Two broods of cicadas emerging this year in Illinois, Missouri for first time since 1803

cicada map

Missouri will be a hot spot for cicada emergence in 2024. This noisy, magical emergence won't happen again for many years. Brood XIII is shown in brown, and Brood XIX is shown in blue. Map from U.S. Forest Service. | Map courtesy of University of Missouri Extension

KANSAS CITY, Mo. — Billions of cicadas will buzz this spring as two broods emerge at the same time. These broods last emerged together in 1803 and won’t appear together again for 221 years.

That means that your grandchildren’s great-great-great grandchildren likely will be the next group to experience the dual emergence of these cicada broods that appear in 13- and 17-year life cycles, says University of Missouri Extension specialist Tamra Reall.

“It will be crazy,” Reall said in a press release, and she can’t wait. Reall is a horticulturist in the Kansas City area and an entomologist known as “Dr. Bug.”

Periodical cicadas have the longest known life cycle of any insect. Broods are groups of cicadas that share the same emergence years. Broods receive a number listed as a Roman numeral. Brood XIII only emerges every 17 years while Brood XIX emerges every 13 years.

The last time these two particular broods emerged together was when Thomas Jefferson was president, decades before Missouri statehood. The next event will be in the year 2245.

Periodical cicadas belong to the genus Magicicada. “No surprise that it’s called the ‘Magicicada,’ because it’s magical,” says Reall.

Emergence will occur in 18 Midwestern states. For the most part, most Missourians will only experience Brood XIX, the Great Southern Brood, which last appeared in Missouri in 2011. Expect them to emerge in late April to early May, says Reall.

Those in northeastern Missouri near the Illinois border might see – and hear – both broods.

Cicada nymphs stay in the soil for 13 or 17 years, depending on their brood. They emerge when the soil warms to 64 degrees and dig their way out of the ground. They subscribe to the “safety in numbers” approach and emerge all at once. They climb trees, fence posts or anything vertical before shedding their hard skins. Then they head to treetops to mate, lay their eggs and die within four to six weeks.

Expect to see cicadas after a spring rain, and expect to see a lot of them – as many as 1.5 million per acre, says Reall.
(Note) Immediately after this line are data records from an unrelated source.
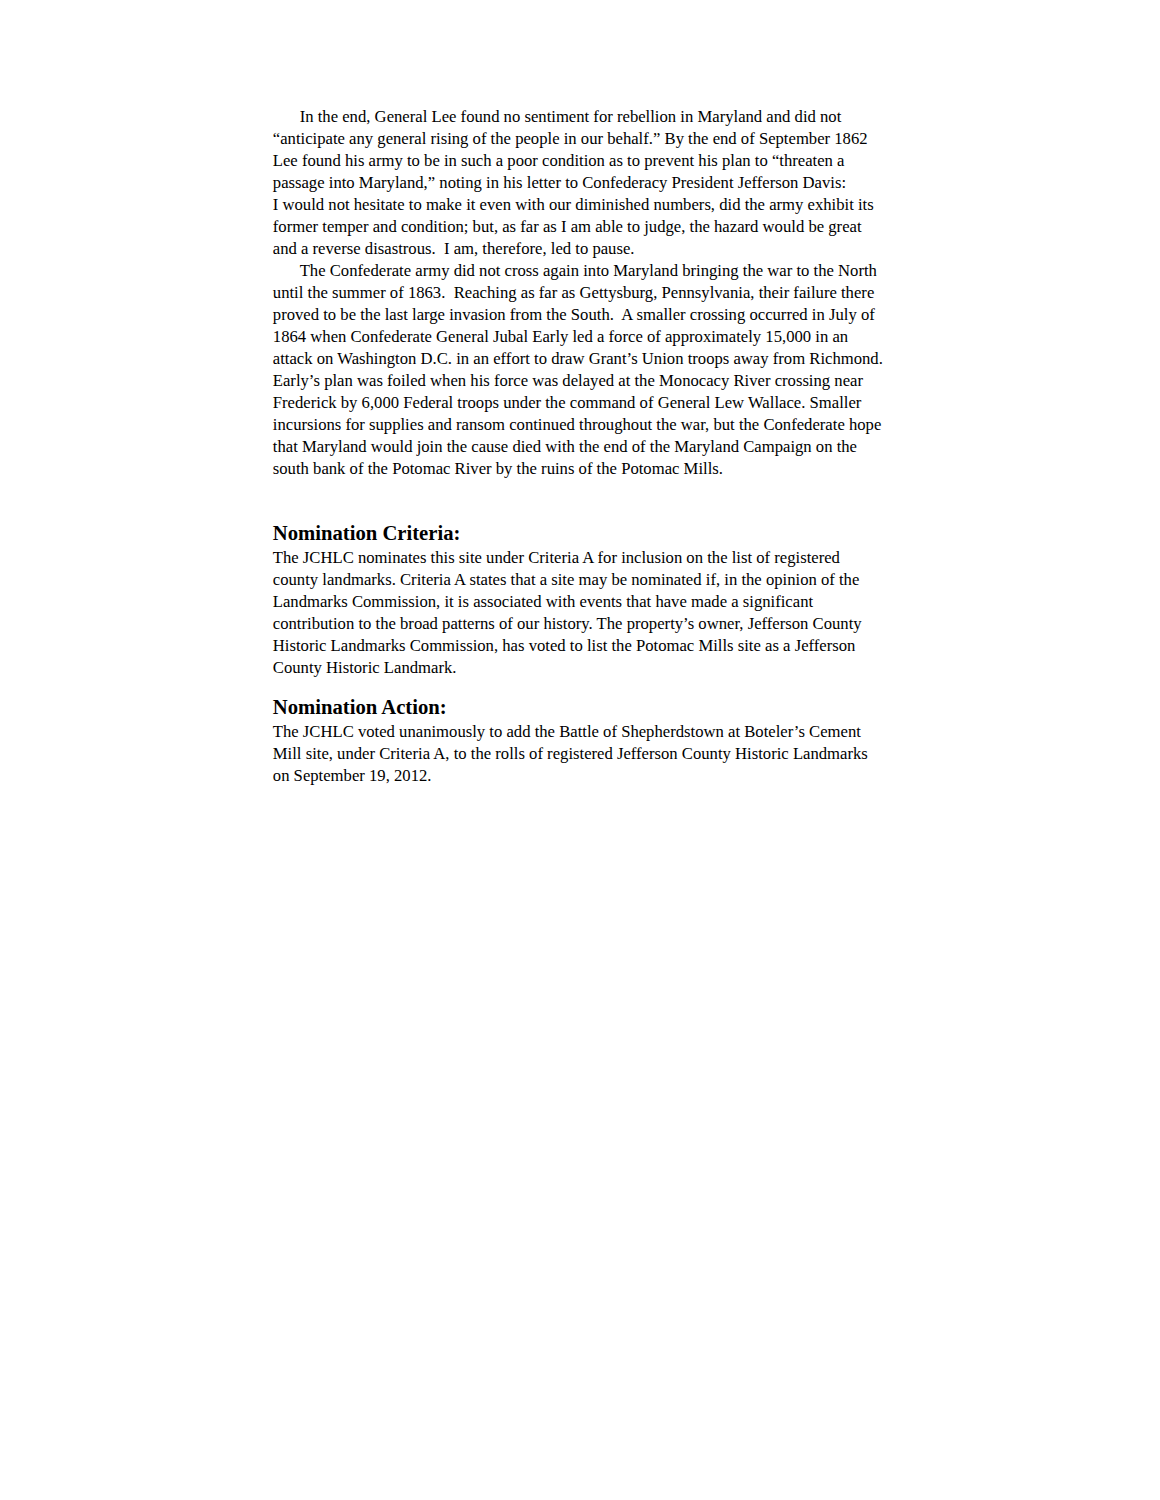In the end, General Lee found no sentiment for rebellion in Maryland and did not “anticipate any general rising of the people in our behalf.” By the end of September 1862 Lee found his army to be in such a poor condition as to prevent his plan to “threaten a passage into Maryland,” noting in his letter to Confederacy President Jefferson Davis:
I would not hesitate to make it even with our diminished numbers, did the army exhibit its former temper and condition; but, as far as I am able to judge, the hazard would be great and a reverse disastrous. I am, therefore, led to pause.
The Confederate army did not cross again into Maryland bringing the war to the North until the summer of 1863. Reaching as far as Gettysburg, Pennsylvania, their failure there proved to be the last large invasion from the South. A smaller crossing occurred in July of 1864 when Confederate General Jubal Early led a force of approximately 15,000 in an attack on Washington D.C. in an effort to draw Grant’s Union troops away from Richmond. Early’s plan was foiled when his force was delayed at the Monocacy River crossing near Frederick by 6,000 Federal troops under the command of General Lew Wallace. Smaller incursions for supplies and ransom continued throughout the war, but the Confederate hope that Maryland would join the cause died with the end of the Maryland Campaign on the south bank of the Potomac River by the ruins of the Potomac Mills.
Nomination Criteria:
The JCHLC nominates this site under Criteria A for inclusion on the list of registered county landmarks. Criteria A states that a site may be nominated if, in the opinion of the Landmarks Commission, it is associated with events that have made a significant contribution to the broad patterns of our history. The property’s owner, Jefferson County Historic Landmarks Commission, has voted to list the Potomac Mills site as a Jefferson County Historic Landmark.
Nomination Action:
The JCHLC voted unanimously to add the Battle of Shepherdstown at Boteler’s Cement Mill site, under Criteria A, to the rolls of registered Jefferson County Historic Landmarks on September 19, 2012.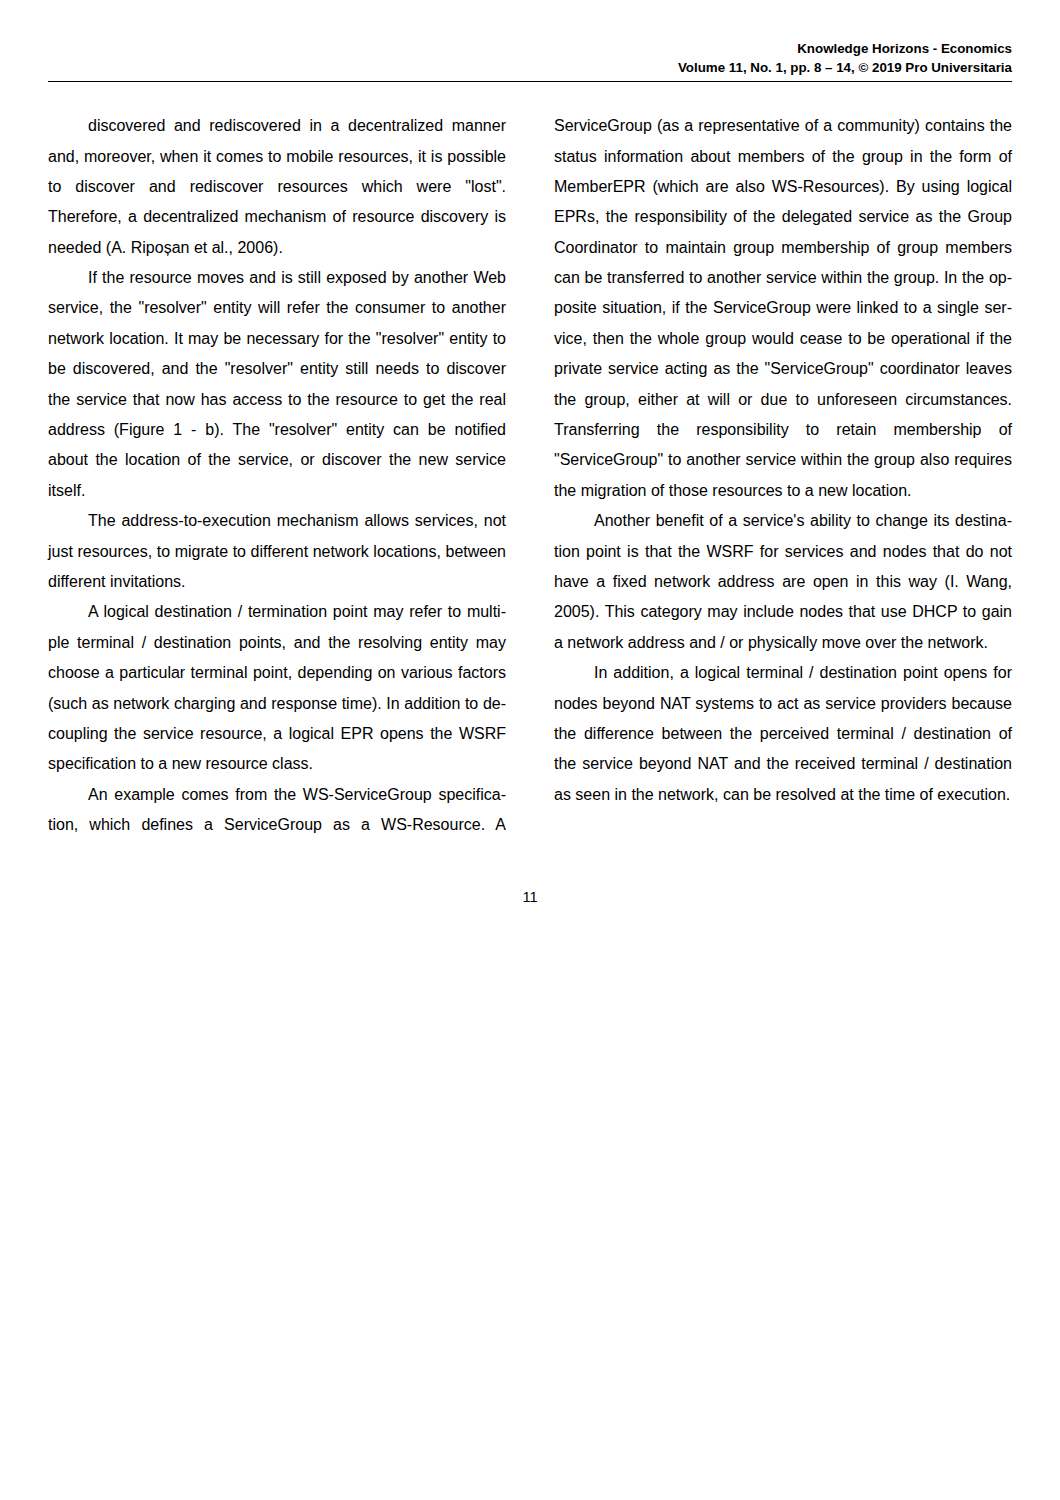Knowledge Horizons - Economics
Volume 11, No. 1, pp. 8 – 14, © 2019 Pro Universitaria
discovered and rediscovered in a decentralized manner and, moreover, when it comes to mobile resources, it is possible to discover and rediscover resources which were "lost". Therefore, a decentralized mechanism of resource discovery is needed (A. Ripoșan et al., 2006).
If the resource moves and is still exposed by another Web service, the "resolver" entity will refer the consumer to another network location. It may be necessary for the "resolver" entity to be discovered, and the "resolver" entity still needs to discover the service that now has access to the resource to get the real address (Figure 1 - b). The "resolver" entity can be notified about the location of the service, or discover the new service itself.
The address-to-execution mechanism allows services, not just resources, to migrate to different network locations, between different invitations.
A logical destination / termination point may refer to multiple terminal / destination points, and the resolving entity may choose a particular terminal point, depending on various factors (such as network charging and response time). In addition to decoupling the service resource, a logical EPR opens the WSRF specification to a new resource class.
An example comes from the WS-ServiceGroup specification, which defines a ServiceGroup as a WS-Resource. A ServiceGroup (as a representative of a community) contains the status information about members of the group in the form of MemberEPR (which are also WS-Resources). By using logical EPRs, the responsibility of the delegated service as the Group Coordinator to maintain group membership of group members can be transferred to another service within the group. In the opposite situation, if the ServiceGroup were linked to a single service, then the whole group would cease to be operational if the private service acting as the "ServiceGroup" coordinator leaves the group, either at will or due to unforeseen circumstances. Transferring the responsibility to retain membership of "ServiceGroup" to another service within the group also requires the migration of those resources to a new location.
Another benefit of a service's ability to change its destination point is that the WSRF for services and nodes that do not have a fixed network address are open in this way (I. Wang, 2005). This category may include nodes that use DHCP to gain a network address and / or physically move over the network.
In addition, a logical terminal / destination point opens for nodes beyond NAT systems to act as service providers because the difference between the perceived terminal / destination of the service beyond NAT and the received terminal / destination as seen in the network, can be resolved at the time of execution.
11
This creates a feeding frenzy for predators and litter so heavy that the sidewalks and highways may need shoveling.

Brood XIX, a 13-year brood, has four species. Other states that will see Brood XIX include Alabama, Arkansas, Georgia, Indiana, Kentucky, Louisiana, Maryland, Mississippi, North Carolina, Oklahoma, South Carolina, Tennessee and Virginia. These will emerge late April through the second week of May.

Brood XIII, the Northern Illinois Brood, is a 17-year cicada with three species. It will appear in Iowa, Illinois, Indiana, Wisconsin and possibly Michigan in 2024. Some stragglers may make their way into southern Illinois and the St. Louis area. Expect emergence mid-May through June.

The loud sound you hear is from male cicadas as they send out their mating call, which can be as loud as a lawnmower and is unique to its species, Reall says. The synchronized male singing can be louder than a jet engine.

With five eyes each, they truly are on the lookout for a mate. They have only four to six weeks from the time they emerge from the soil to ensure the next generation of offspring. Once they mate, the males soon die.

After the female lays her eggs in the tree’s branches, her work is done as well, and she also dies. Her nymphs fall to the ground, burrow into the soil and begin the process all over again.

Cicadas are drawn to the vibrating sounds of power tools and lawn mowers.

Cicadas, while loud and messy, are harmless to humans and their pets, says Reall. They don’t sting or bite. She warns against using pesticides that will harm birds and beneficial insects such as butterflies, bees and moths. If there is concern about new trees or bushes, protect them with a loose cover of cheesecloth.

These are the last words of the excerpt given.